### Task brief:
Find the lines below in which the string "down" occurs. Copy each one.

Saved entries
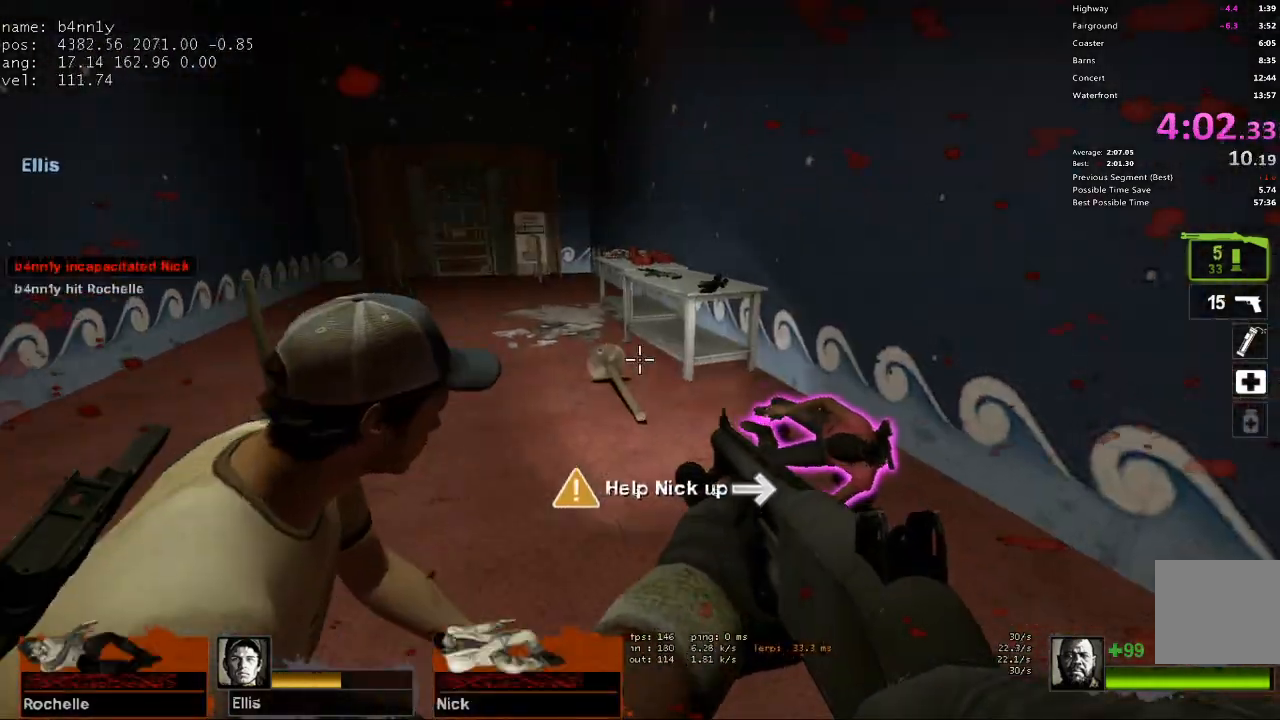
{"keys": ["ctrl", "s"], "events": [[33, "ctrl", "down"], [233, "s", "down"]]}
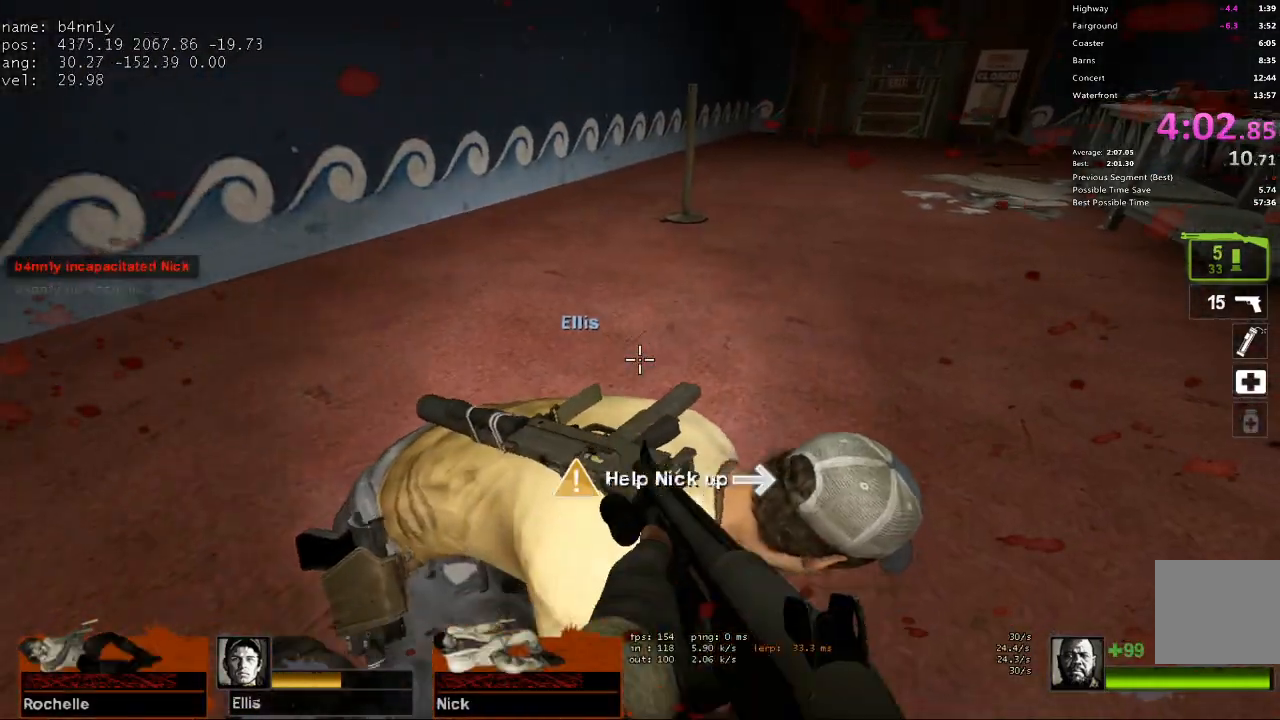
{"keys": ["ctrl", "d", "s"], "events": [[383, "d", "down"]]}
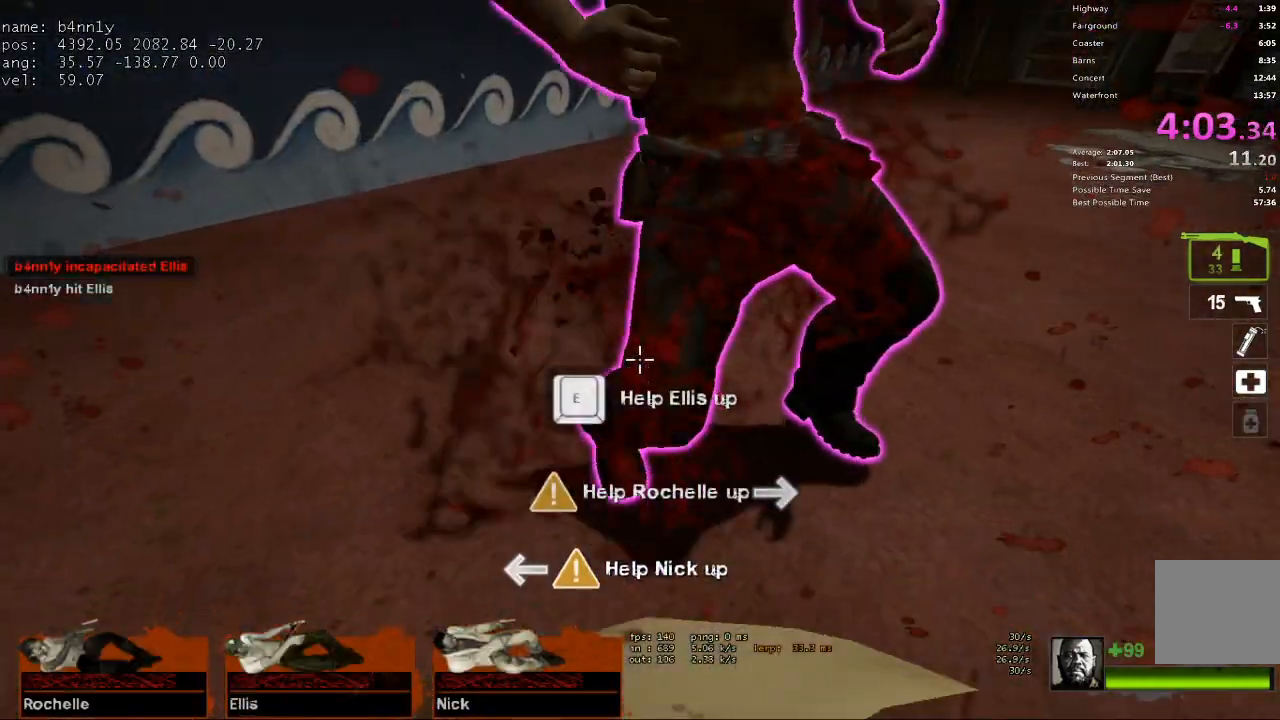
{"keys": ["ctrl", "d"], "events": [[117, "s", "up"]]}
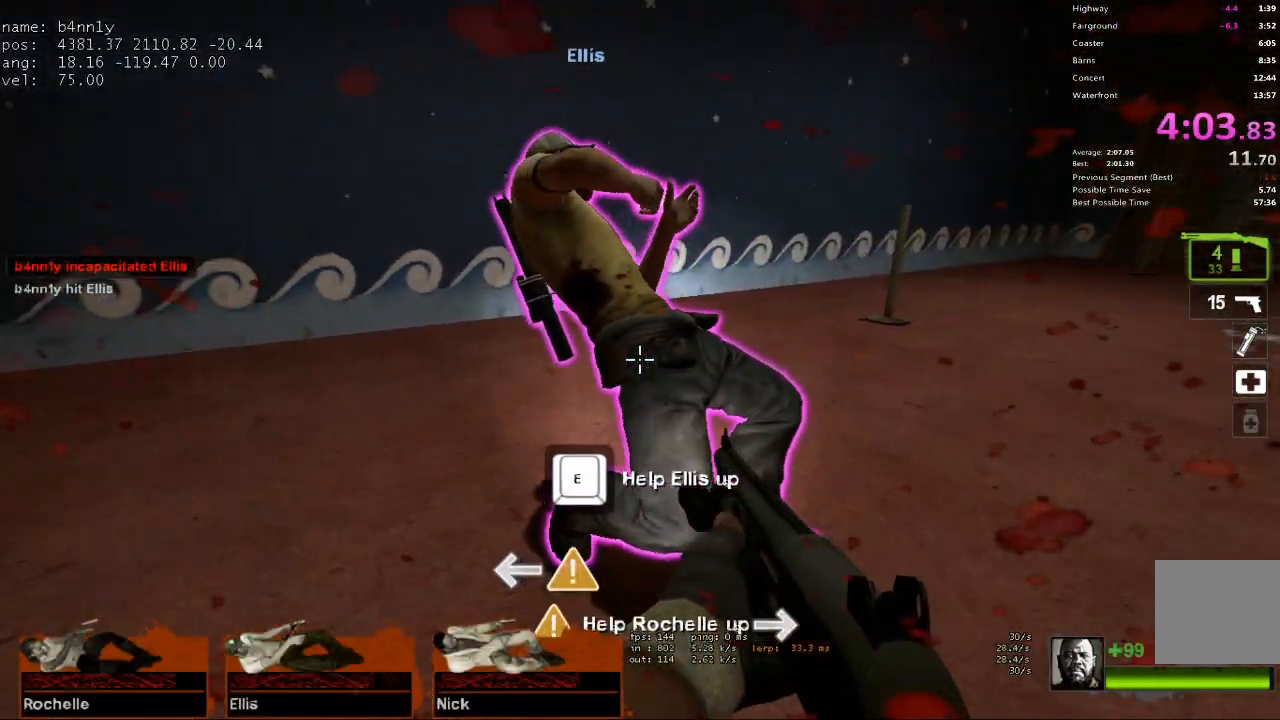
{"keys": ["a", "ctrl", "w"], "events": [[33, "s", "down"], [183, "s", "up"], [317, "w", "down"], [367, "d", "up"], [417, "a", "down"]]}
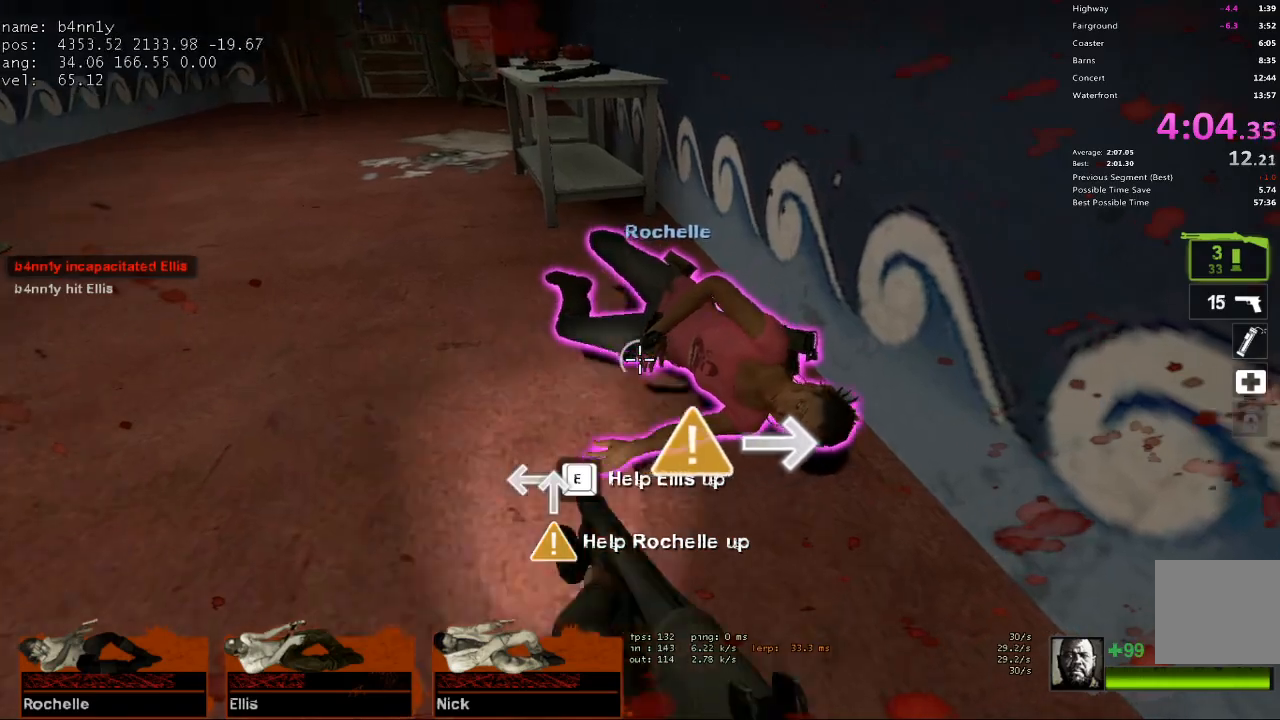
{"keys": ["d", "w"], "events": [[100, "a", "up"], [467, "ctrl", "up"], [467, "d", "down"]]}
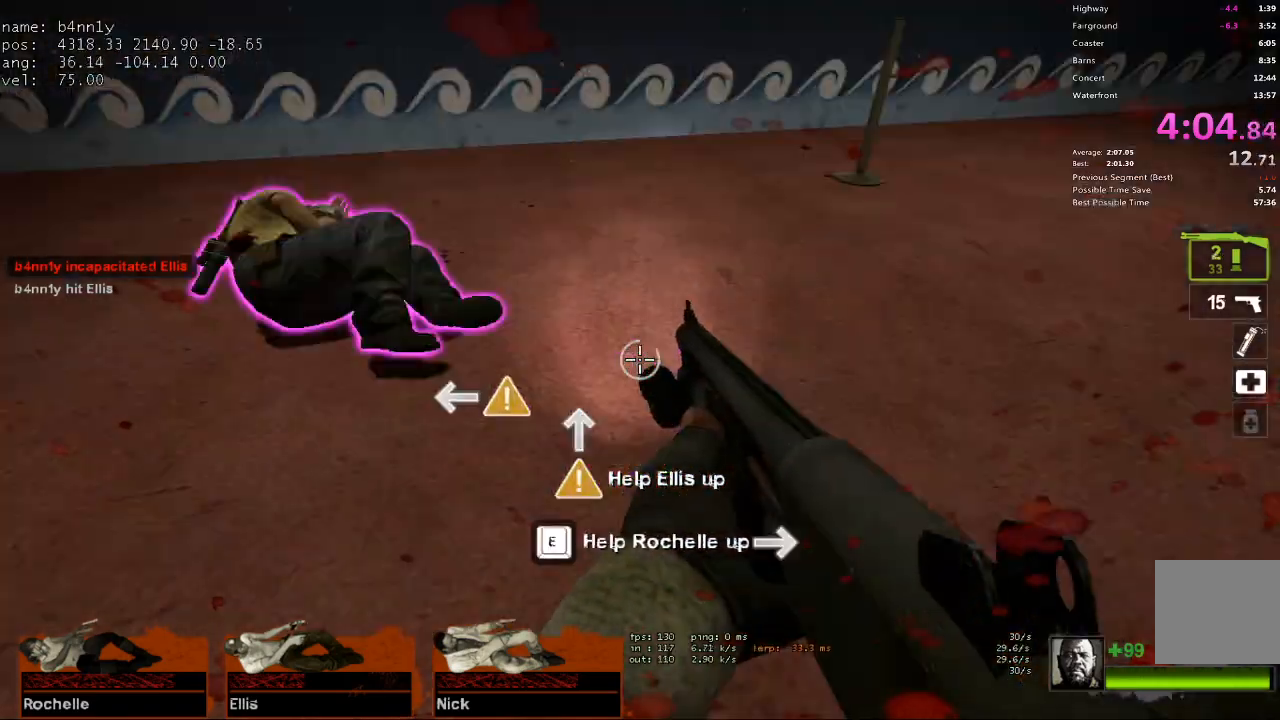
{"keys": ["s"], "events": [[17, "w", "up"], [150, "s", "down"], [400, "d", "up"]]}
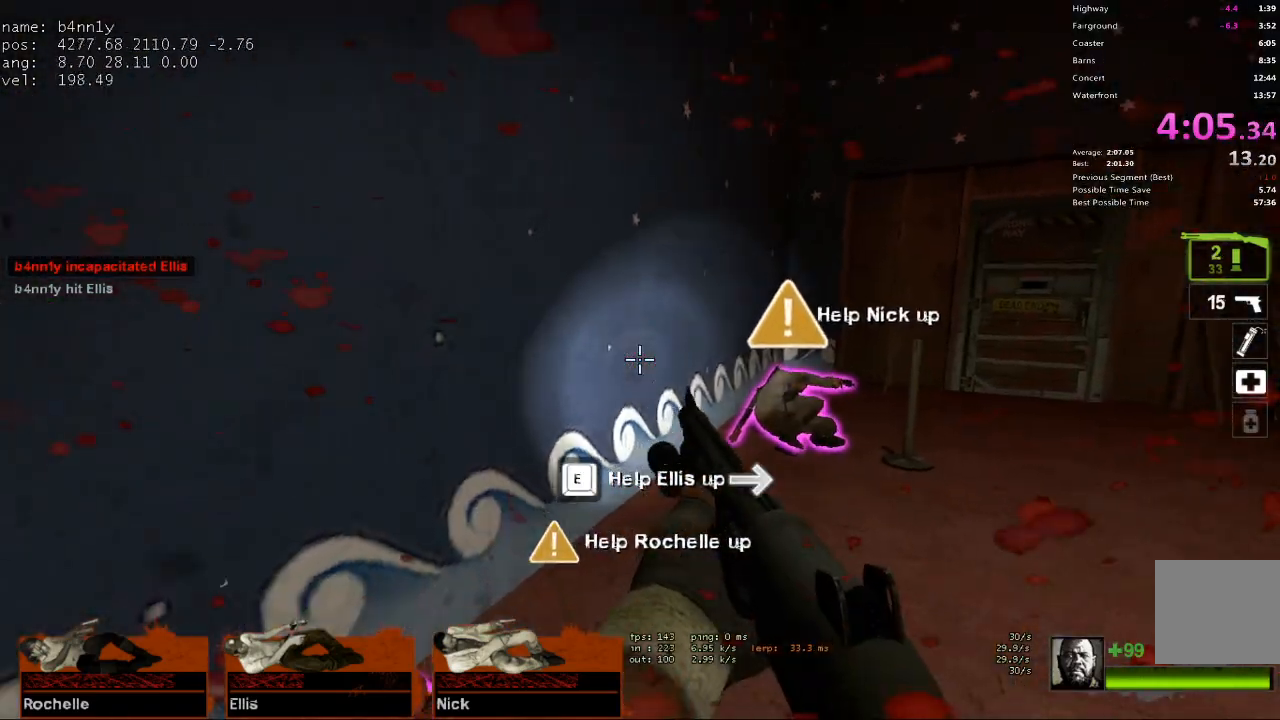
{"keys": ["s"], "events": []}
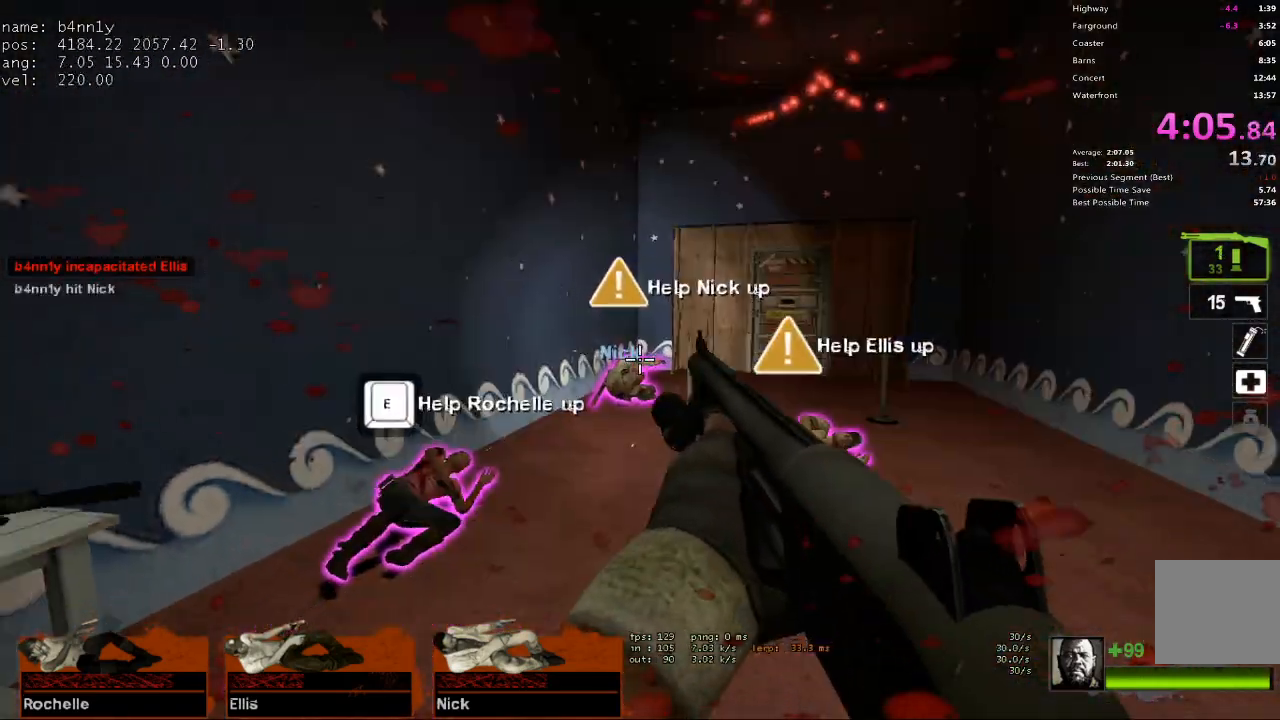
{"keys": ["w"], "events": [[50, "space", "down"], [100, "s", "up"], [150, "space", "up"], [333, "v", "down"], [417, "v", "up"], [417, "w", "down"]]}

### Response to this task:
{"keys": ["ctrl", "s"], "events": [[33, "ctrl", "down"], [233, "s", "down"]]}
{"keys": ["ctrl", "d", "s"], "events": [[383, "d", "down"]]}
{"keys": ["a", "ctrl", "w"], "events": [[33, "s", "down"], [183, "s", "up"], [317, "w", "down"], [367, "d", "up"], [417, "a", "down"]]}
{"keys": ["d", "w"], "events": [[100, "a", "up"], [467, "ctrl", "up"], [467, "d", "down"]]}
{"keys": ["s"], "events": [[17, "w", "up"], [150, "s", "down"], [400, "d", "up"]]}
{"keys": ["w"], "events": [[50, "space", "down"], [100, "s", "up"], [150, "space", "up"], [333, "v", "down"], [417, "v", "up"], [417, "w", "down"]]}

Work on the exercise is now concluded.